My room is large and, while not posh, more than adequate. From my window, I have a view of the red sandstone bluffs of Snow Canyon State Park in the distance. Spectacular, I think, though monotonously so. But hiking through those mountains the next morning, I am significantly awed by the landscape. The palette is predominantly rust, paprika, and what Crayola calls burnt sienna, but there's plenty of red, pink, and yellow, too, and a smattering of green (sagebrush) and charcoal black (fields of lava), and, I'm told, every other color when the desert flowers are in bloom. The display of sandstone domes, red-rock spires, dunes, volcanic deposits, and eccentrically weathered stone columns make the area an in-your-face geology lesson. Even if you've never been to the southwestern corner of Utah, I bet you have an accurate idea what it looks like, for this is cowboy country. Hundreds of movies and television series were filmed here, including Stagecoach, She Wore a Yellow Ribbon, Planet of the Apes, Exorcist II, The Lone Ranger, Have Gun— Will Travel, F Troop, Death Valley Days, Gunsmoke, Lassie, and Route 66.
That night I have dinner on the restaurant's patio. I am a bit annoyed by the water mister dampening my book as it cools the air, but I am pleased that it is okay with everyone that I sit alone and am unsociable.
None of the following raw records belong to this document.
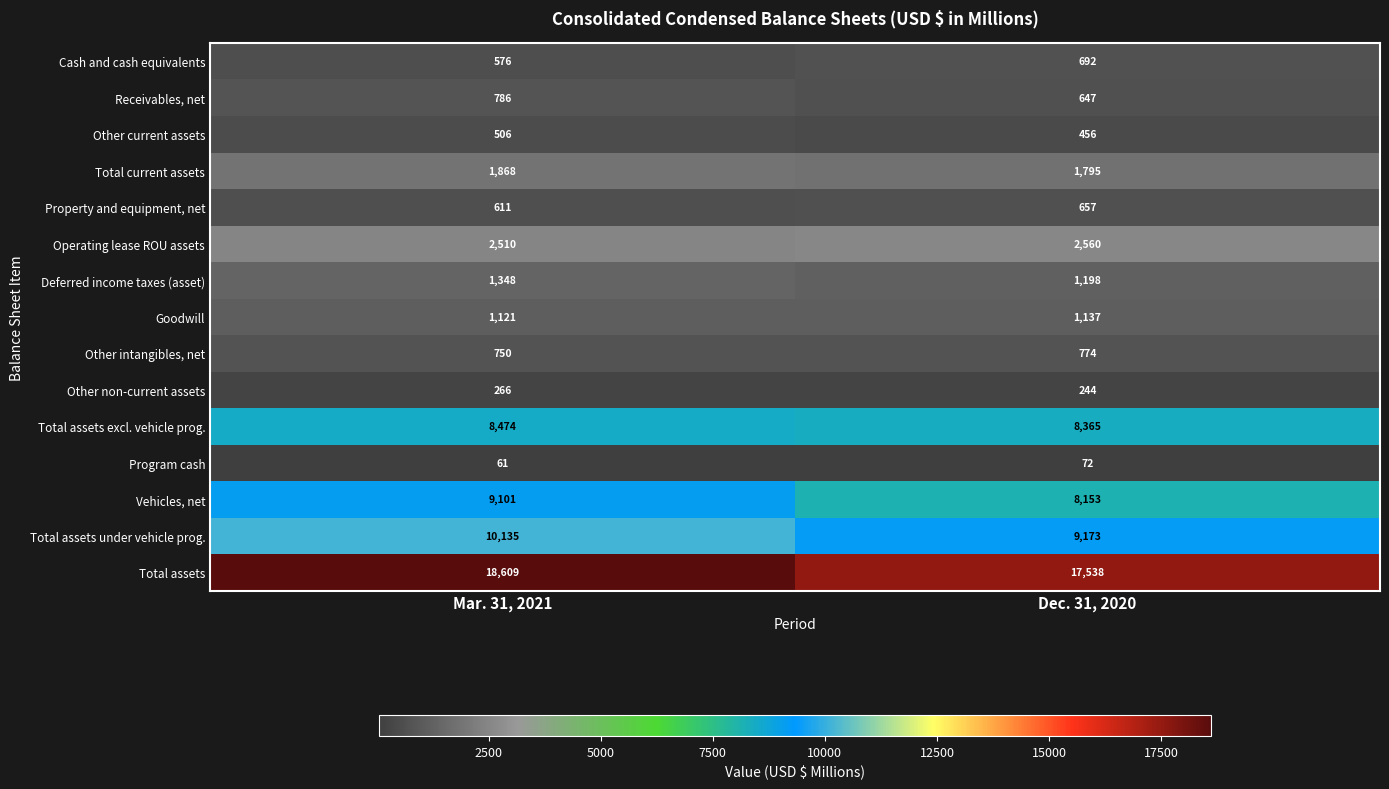

Which category has the highest value in the Receivables, net series?

Mar. 31, 2021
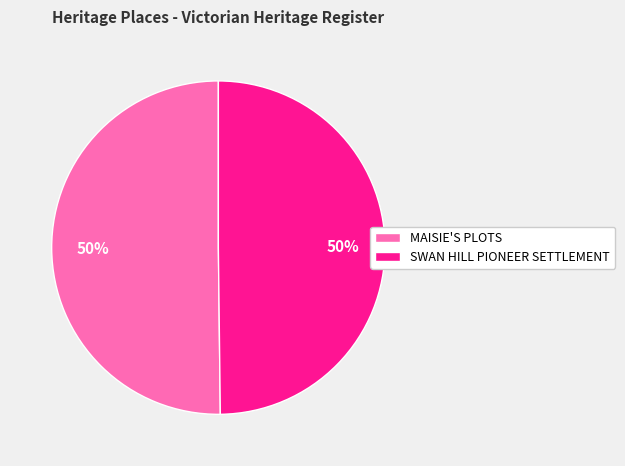

Approximately how many times larger is the value at SWAN HILL PIONEER SETTLEMENT compared to MAISIE'S PLOTS?

1.0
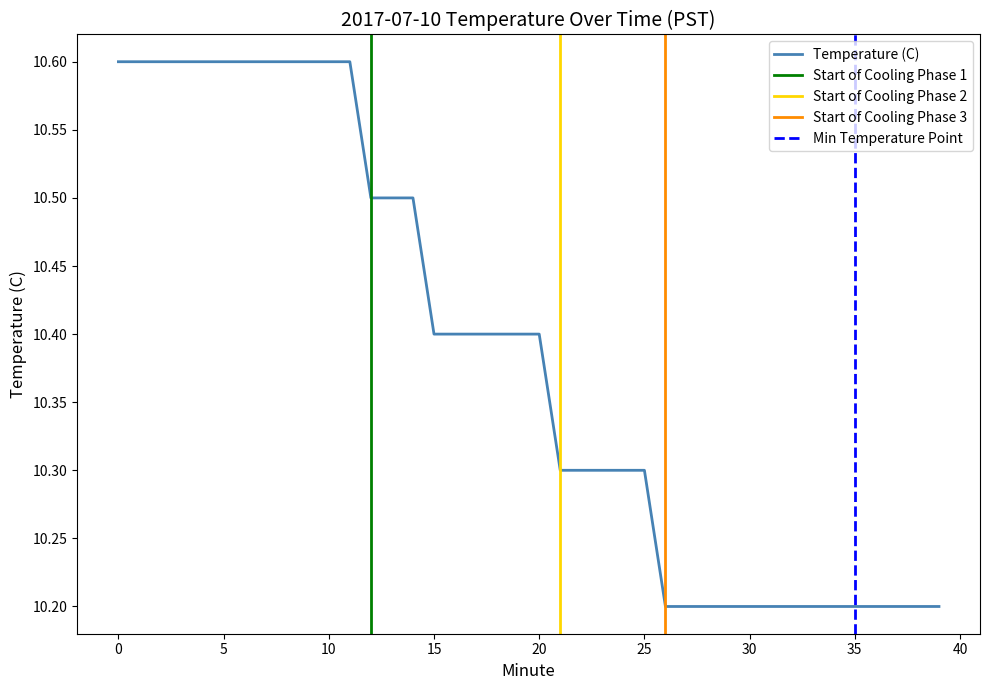

What is the change in value from 8 to 26?

-0.4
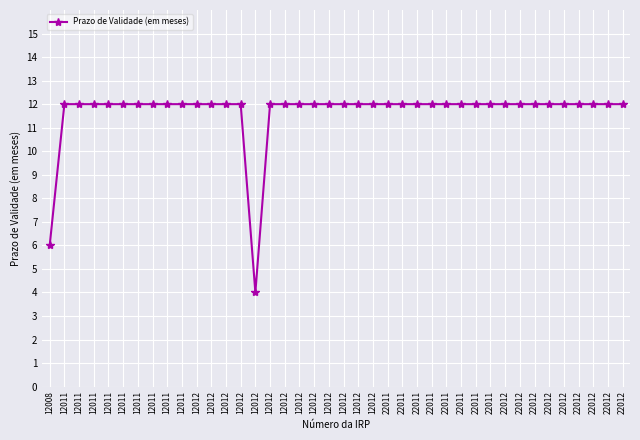

The chart shows a value of 12 at 22011. True or false?

True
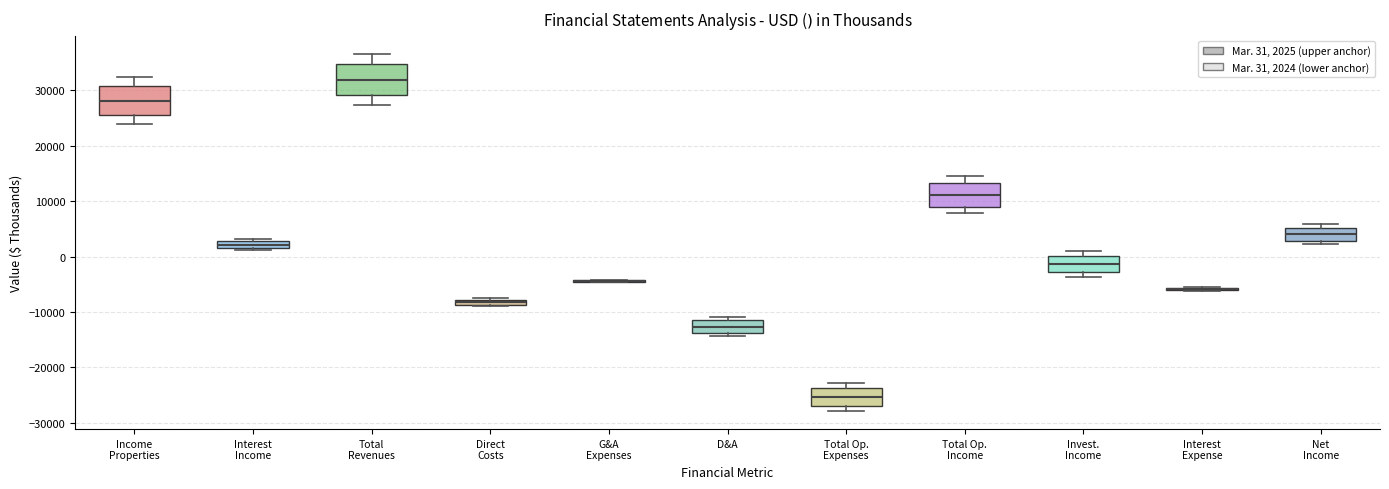

Where is the lower edge of the box for Direct Costs on the y-axis? The values are not printed on the chart, so give them approximately, as read against the axis.

-9000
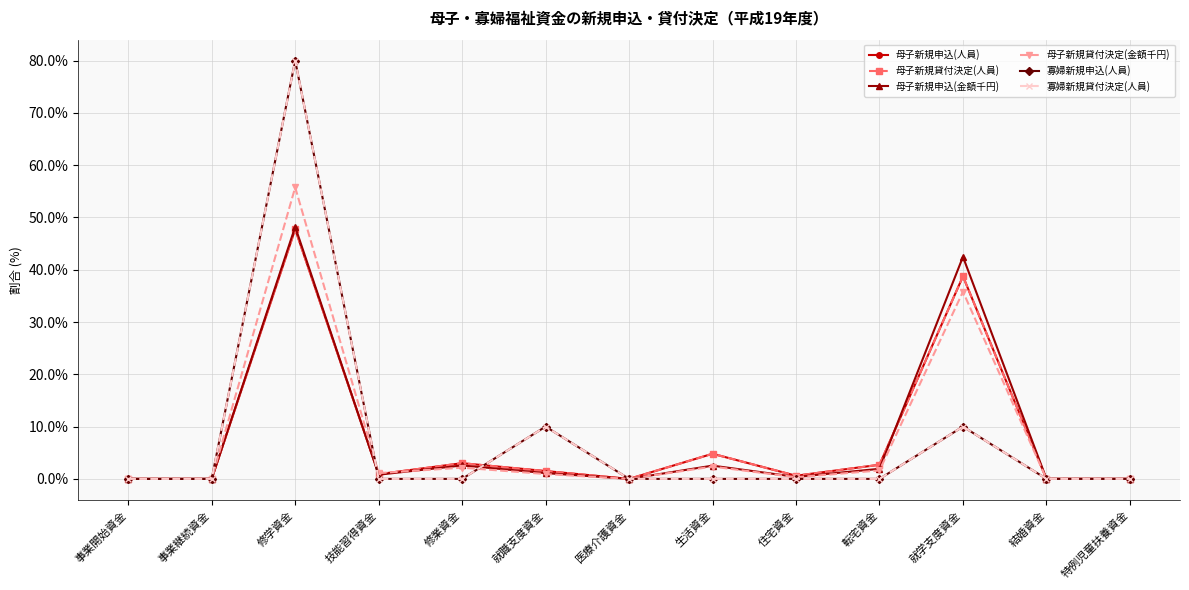

True or false: 母子新規申込(金額千円) has more than 2 points higher than both neighbors.

True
Unfortunately (given my weight-loss goals), the food is delicious. Entrées include grilled sirloin and chile-rubbed halibut with watermelon relish and sweet potato hash; for dessert there's pumpkin cheesecake, "deep dark" chocolate cake, and apple-walnut bread pudding, to give some examples. Butter, beer, and wine are also on offer. And, what a relief, so is artificial sweetener (Splenda).
Okay, you can see where this is heading, can't you?Despite myself, I have a good time. Did I mention that my room has cable TV and, best of all, a wireless Internet connection?